Hannan cited the economic argument for leaving. “our exports to the rest of world are growing, exports to EU are falling. Europe and Antarctica only continents not growing. It’s time for this country to raise its eyes and rediscover more distant places”, such as Australia and Canada, “where they speak the same language as us and have similar laws”.

Former National Union of Students president Streeting, on the other hand, argued that “we are stronger, safer and better off in the EU. It has been striking looking at economic implications of membership.”

He noted that due to membership of the EU, there was cross-border co-operation on terror, crime and other security issues. The EU, “took democracy and human rights to rest of continent following fall of the Iron Curtain”.

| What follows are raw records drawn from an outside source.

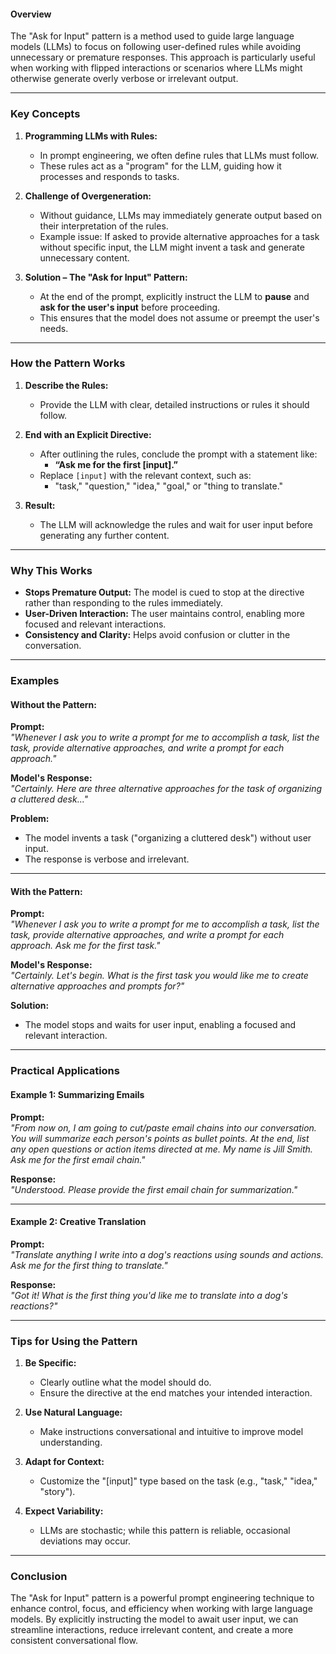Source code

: #### **Overview**

The "Ask for Input" pattern is a method used to guide large language models (LLMs) to focus on following user-defined rules while avoiding unnecessary or premature responses. This approach is particularly useful when working with flipped interactions or scenarios where LLMs might otherwise generate overly verbose or irrelevant output.

---

### **Key Concepts**

1. **Programming LLMs with Rules:**
    
    - In prompt engineering, we often define rules that LLMs must follow.
    - These rules act as a "program" for the LLM, guiding how it processes and responds to tasks.
2. **Challenge of Overgeneration:**
    
    - Without guidance, LLMs may immediately generate output based on their interpretation of the rules.
    - Example issue: If asked to provide alternative approaches for a task without specific input, the LLM might invent a task and generate unnecessary content.
3. **Solution – The "Ask for Input" Pattern:**
    
    - At the end of the prompt, explicitly instruct the LLM to **pause** and **ask for the user's input** before proceeding.
    - This ensures that the model does not assume or preempt the user's needs.

---

### **How the Pattern Works**

1. **Describe the Rules:**
    
    - Provide the LLM with clear, detailed instructions or rules it should follow.
2. **End with an Explicit Directive:**
    
    - After outlining the rules, conclude the prompt with a statement like:
        - **“Ask me for the first [input].”**
    - Replace `[input]` with the relevant context, such as:
        - "task," "question," "idea," "goal," or "thing to translate."
3. **Result:**
    
    - The LLM will acknowledge the rules and wait for user input before generating any further content.

---

### **Why This Works**

- **Stops Premature Output:** The model is cued to stop at the directive rather than responding to the rules immediately.
- **User-Driven Interaction:** The user maintains control, enabling more focused and relevant interactions.
- **Consistency and Clarity:** Helps avoid confusion or clutter in the conversation.

---

### **Examples**

#### **Without the Pattern:**

**Prompt:**  
_"Whenever I ask you to write a prompt for me to accomplish a task, list the task, provide alternative approaches, and write a prompt for each approach."_

**Model's Response:**  
_"Certainly. Here are three alternative approaches for the task of organizing a cluttered desk..."_

**Problem:**

- The model invents a task ("organizing a cluttered desk") without user input.
- The response is verbose and irrelevant.

---

#### **With the Pattern:**

**Prompt:**  
_"Whenever I ask you to write a prompt for me to accomplish a task, list the task, provide alternative approaches, and write a prompt for each approach. Ask me for the first task."_

**Model's Response:**  
_"Certainly. Let's begin. What is the first task you would like me to create alternative approaches and prompts for?"_

**Solution:**

- The model stops and waits for user input, enabling a focused and relevant interaction.

---

### **Practical Applications**

#### **Example 1: Summarizing Emails**

**Prompt:**  
_"From now on, I am going to cut/paste email chains into our conversation. You will summarize each person's points as bullet points. At the end, list any open questions or action items directed at me. My name is Jill Smith. Ask me for the first email chain."_

**Response:**  
_"Understood. Please provide the first email chain for summarization."_

---

#### **Example 2: Creative Translation**

**Prompt:**  
_"Translate anything I write into a dog's reactions using sounds and actions. Ask me for the first thing to translate."_

**Response:**  
_"Got it! What is the first thing you'd like me to translate into a dog's reactions?"_

---

### **Tips for Using the Pattern**

1. **Be Specific:**
    
    - Clearly outline what the model should do.
    - Ensure the directive at the end matches your intended interaction.
2. **Use Natural Language:**
    
    - Make instructions conversational and intuitive to improve model understanding.
3. **Adapt for Context:**
    
    - Customize the "[input]" type based on the task (e.g., "task," "idea," "story").
4. **Expect Variability:**
    
    - LLMs are stochastic; while this pattern is reliable, occasional deviations may occur.

---

### **Conclusion**

The "Ask for Input" pattern is a powerful prompt engineering technique to enhance control, focus, and efficiency when working with large language models. By explicitly instructing the model to await user input, we can streamline interactions, reduce irrelevant content, and create a more consistent conversational flow.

On the economic argument, he said, “the Leave campaign cannot point to a single alternative to the single market which supports millions of UK jobs.”

Why on earth, he asked, would we leave economic arrangement which works well” and which “costs account for around one per cent of the budget”?

We should “be listening to our friends “the World Bank, NATO, IMF and others about being better off in the European Union”.

At the start of the debate, debate chair Board chief executive Gillian Merron asked the audience whether they were for or against – or were undecided – about remaining in the EU.

Before the debate started, the hall was evenly split between Brexiters and Remainians, with a smattering of don’t knows. After the debate, a few of the don’t knows shifted to Remain while the Brexiters’ number remained static.

As one participant, speaking on condition of anonymity, put it: “The single commodity that is definitely missing is fact. Loads of figures that can be interpreted one way or the other… But no one on either side can say what will happen post-23 June.”